Ce décret modifie les conditions d’attribution de la prime de transition énergétique, instaurée par le décret du 14 janvier 2020, afin d’ajuster son cadre d’application et ses critères d’éligibilité.
Il reporte plusieurs échéances initialement fixées au 1er juillet 2024 au 1er janvier 2025, notamment pour les dispositions relatives aux logements classés « F » et « G » en France métropolitaine. Le texte lève temporairement, jusqu’à cette même date, l’obligation de réaliser un geste de chauffage éligible pour accéder au parcours par geste dans ces logements.
Le décret introduit également une nouvelle condition pour les logements en immeuble bâti individuel : l’installation d’un système de ventilation mécanique contrôlée double flux n’est désormais éligible que si elle est réalisée en même temps qu’un geste d’isolation précisé dans l’annexe du décret initial. Par ailleurs, il précise les tranches de travaux concernées par les dépenses éligibles, en ajustant les références aux numéros des annexes.

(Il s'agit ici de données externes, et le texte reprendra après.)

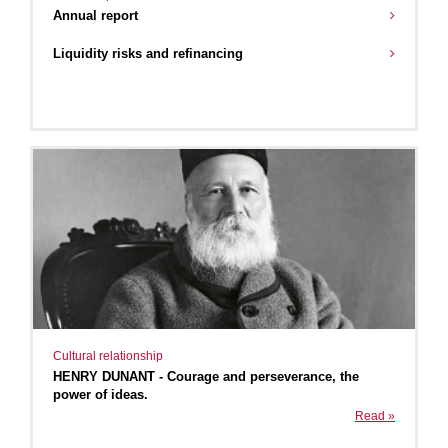
Annual report
Liquidity risks and refinancing
Cultural relationship
HENRY DUNANT - Courage and perseverance, the
power of ideas.
Read »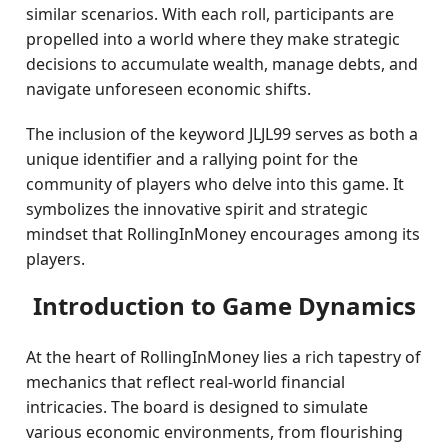
similar scenarios. With each roll, participants are
propelled into a world where they make strategic
decisions to accumulate wealth, manage debts, and
navigate unforeseen economic shifts.
The inclusion of the keyword JLJL99 serves as both a
unique identifier and a rallying point for the
community of players who delve into this game. It
symbolizes the innovative spirit and strategic
mindset that RollingInMoney encourages among its
players.
Introduction to Game Dynamics
At the heart of RollingInMoney lies a rich tapestry of
mechanics that reflect real-world financial
intricacies. The board is designed to simulate
various economic environments, from flourishing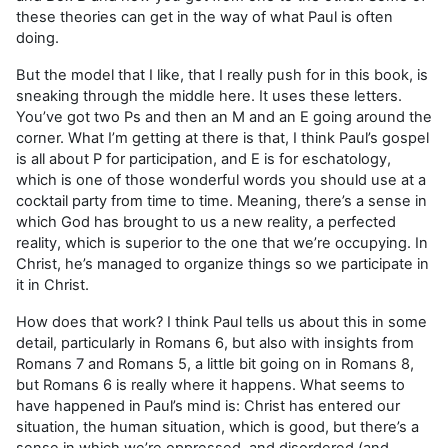
these theories can get in the way of what Paul is often
doing.
But the model that I like, that I really push for in this book, is
sneaking through the middle here. It uses these letters.
You’ve got two Ps and then an M and an E going around the
corner. What I’m getting at there is that, I think Paul’s gospel
is all about P for participation, and E is for eschatology,
which is one of those wonderful words you should use at a
cocktail party from time to time. Meaning, there’s a sense in
which God has brought to us a new reality, a perfected
reality, which is superior to the one that we’re occupying. In
Christ, he’s managed to organize things so we participate in
it in Christ.
How does that work? I think Paul tells us about this in some
detail, particularly in Romans 6, but also with insights from
Romans 7 and Romans 5, a little bit going on in Romans 8,
but Romans 6 is really where it happens. What seems to
have happened in
Paul’s mind is: Christ has entered our
situation, the human situation, which is good, but there’s a
sense in which we’re oppressed, and disordered (and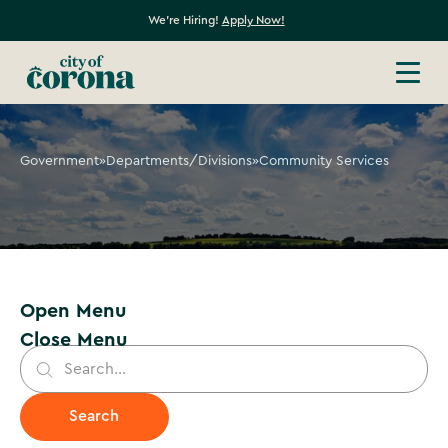
We're Hiring!
Apply Now!
Government
»
Departments/Divisions
»
Community Services
Open Menu
Close Menu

Les modalités de décision d’octroi ou de rejet de la prime sont clarifiées. La décision doit désormais tenir compte de l’intérêt économique, social, environnemental et technique du projet, tout en respectant les autorisations d’engagement annuelles inscrites au budget de l’Agence nationale de l’habitat (ANAH). Les refus doivent être motivés.
Ces modifications s’appliquent aux demandes de prime déposées à compter du 15 mai 2024. Le décret concerne principalement les propriétaires occupants, bailleurs et autres titulaires d’un droit réel immobilier conférant l’usage d’un logement, ainsi que l’ANAH, chargée de sa mise en œuvre.